TASK REQUIREMENTS: Word for word, reproduce every record in the listing below.

INFORMATION PROVIDED:
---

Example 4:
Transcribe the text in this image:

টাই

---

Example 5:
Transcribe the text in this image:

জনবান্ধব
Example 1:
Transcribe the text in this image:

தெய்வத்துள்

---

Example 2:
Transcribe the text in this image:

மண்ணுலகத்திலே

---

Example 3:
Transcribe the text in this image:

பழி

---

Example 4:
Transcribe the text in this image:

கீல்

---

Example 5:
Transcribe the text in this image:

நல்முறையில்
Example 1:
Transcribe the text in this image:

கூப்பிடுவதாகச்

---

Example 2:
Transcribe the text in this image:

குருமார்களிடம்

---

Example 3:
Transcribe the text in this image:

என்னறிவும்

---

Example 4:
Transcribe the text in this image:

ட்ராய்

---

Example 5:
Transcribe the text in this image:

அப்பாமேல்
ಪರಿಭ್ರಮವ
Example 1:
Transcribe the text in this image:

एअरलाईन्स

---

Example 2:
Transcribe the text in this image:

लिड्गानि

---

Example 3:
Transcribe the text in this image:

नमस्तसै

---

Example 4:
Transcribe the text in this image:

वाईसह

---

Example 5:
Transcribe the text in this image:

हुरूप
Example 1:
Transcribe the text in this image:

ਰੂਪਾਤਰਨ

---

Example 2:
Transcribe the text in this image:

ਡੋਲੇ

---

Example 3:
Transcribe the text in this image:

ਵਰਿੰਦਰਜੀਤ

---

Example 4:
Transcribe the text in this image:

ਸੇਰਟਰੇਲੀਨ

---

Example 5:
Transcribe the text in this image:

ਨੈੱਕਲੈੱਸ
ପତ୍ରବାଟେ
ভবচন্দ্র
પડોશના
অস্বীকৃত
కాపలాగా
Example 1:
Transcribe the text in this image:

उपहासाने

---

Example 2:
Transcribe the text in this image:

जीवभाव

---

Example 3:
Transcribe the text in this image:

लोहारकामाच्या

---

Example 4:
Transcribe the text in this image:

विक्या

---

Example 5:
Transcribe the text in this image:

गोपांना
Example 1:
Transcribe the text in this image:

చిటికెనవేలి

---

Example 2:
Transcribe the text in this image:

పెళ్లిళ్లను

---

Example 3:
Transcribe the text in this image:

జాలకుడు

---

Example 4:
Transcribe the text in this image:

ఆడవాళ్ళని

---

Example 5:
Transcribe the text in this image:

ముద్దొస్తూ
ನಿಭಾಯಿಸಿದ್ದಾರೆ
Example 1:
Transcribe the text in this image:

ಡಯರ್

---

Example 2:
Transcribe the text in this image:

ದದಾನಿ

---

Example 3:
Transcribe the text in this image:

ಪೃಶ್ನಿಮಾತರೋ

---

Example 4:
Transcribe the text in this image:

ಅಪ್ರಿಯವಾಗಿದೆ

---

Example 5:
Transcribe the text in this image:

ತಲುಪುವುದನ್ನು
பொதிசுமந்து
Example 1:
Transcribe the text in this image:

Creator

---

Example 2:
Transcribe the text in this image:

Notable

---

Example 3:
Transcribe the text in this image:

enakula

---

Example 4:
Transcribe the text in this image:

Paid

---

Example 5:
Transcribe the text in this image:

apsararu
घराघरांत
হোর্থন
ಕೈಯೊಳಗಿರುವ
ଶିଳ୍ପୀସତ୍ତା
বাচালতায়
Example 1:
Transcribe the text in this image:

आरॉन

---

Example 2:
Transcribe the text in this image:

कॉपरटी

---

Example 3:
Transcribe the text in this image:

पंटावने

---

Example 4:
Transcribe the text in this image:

TASK RESULT:
---

Example 4:
Transcribe the text in this image:

টাই

---

Example 5:
Transcribe the text in this image:

জনবান্ধব
Example 1:
Transcribe the text in this image:

தெய்வத்துள்

---

Example 2:
Transcribe the text in this image:

மண்ணுலகத்திலே

---

Example 3:
Transcribe the text in this image:

பழி

---

Example 4:
Transcribe the text in this image:

கீல்

---

Example 5:
Transcribe the text in this image:

நல்முறையில்
Example 1:
Transcribe the text in this image:

கூப்பிடுவதாகச்

---

Example 2:
Transcribe the text in this image:

குருமார்களிடம்

---

Example 3:
Transcribe the text in this image:

என்னறிவும்

---

Example 4:
Transcribe the text in this image:

ட்ராய்

---

Example 5:
Transcribe the text in this image:

அப்பாமேல்
ಪರಿಭ್ರಮವ
Example 1:
Transcribe the text in this image:

एअरलाईन्स

---

Example 2:
Transcribe the text in this image:

लिड्गानि

---

Example 3:
Transcribe the text in this image:

नमस्तसै

---

Example 4:
Transcribe the text in this image:

वाईसह

---

Example 5:
Transcribe the text in this image:

हुरूप
Example 1:
Transcribe the text in this image:

ਰੂਪਾਤਰਨ

---

Example 2:
Transcribe the text in this image:

ਡੋਲੇ

---

Example 3:
Transcribe the text in this image:

ਵਰਿੰਦਰਜੀਤ

---

Example 4:
Transcribe the text in this image:

ਸੇਰਟਰੇਲੀਨ

---

Example 5:
Transcribe the text in this image:

ਨੈੱਕਲੈੱਸ
ପତ୍ରବାଟେ
ভবচন্দ্র
પડોશના
অস্বীকৃত
కాపలాగా
Example 1:
Transcribe the text in this image:

उपहासाने

---

Example 2:
Transcribe the text in this image:

जीवभाव

---

Example 3:
Transcribe the text in this image:

लोहारकामाच्या

---

Example 4:
Transcribe the text in this image:

विक्या

---

Example 5:
Transcribe the text in this image:

गोपांना
Example 1:
Transcribe the text in this image:

చిటికెనవేలి

---

Example 2:
Transcribe the text in this image:

పెళ్లిళ్లను

---

Example 3:
Transcribe the text in this image:

జాలకుడు

---

Example 4:
Transcribe the text in this image:

ఆడవాళ్ళని

---

Example 5:
Transcribe the text in this image:

ముద్దొస్తూ
ನಿಭಾಯಿಸಿದ್ದಾರೆ
Example 1:
Transcribe the text in this image:

ಡಯರ್

---

Example 2:
Transcribe the text in this image:

ದದಾನಿ

---

Example 3:
Transcribe the text in this image:

ಪೃಶ್ನಿಮಾತರೋ

---

Example 4:
Transcribe the text in this image:

ಅಪ್ರಿಯವಾಗಿದೆ

---

Example 5:
Transcribe the text in this image:

ತಲುಪುವುದನ್ನು
பொதிசுமந்து
Example 1:
Transcribe the text in this image:

Creator

---

Example 2:
Transcribe the text in this image:

Notable

---

Example 3:
Transcribe the text in this image:

enakula

---

Example 4:
Transcribe the text in this image:

Paid

---

Example 5:
Transcribe the text in this image:

apsararu
घराघरांत
হোর্থন
ಕೈಯೊಳಗಿರುವ
ଶିଳ୍ପୀସତ୍ତା
বাচালতায়
Example 1:
Transcribe the text in this image:

आरॉन

---

Example 2:
Transcribe the text in this image:

कॉपरटी

---

Example 3:
Transcribe the text in this image:

पंटावने

---

Example 4:
Transcribe the text in this image:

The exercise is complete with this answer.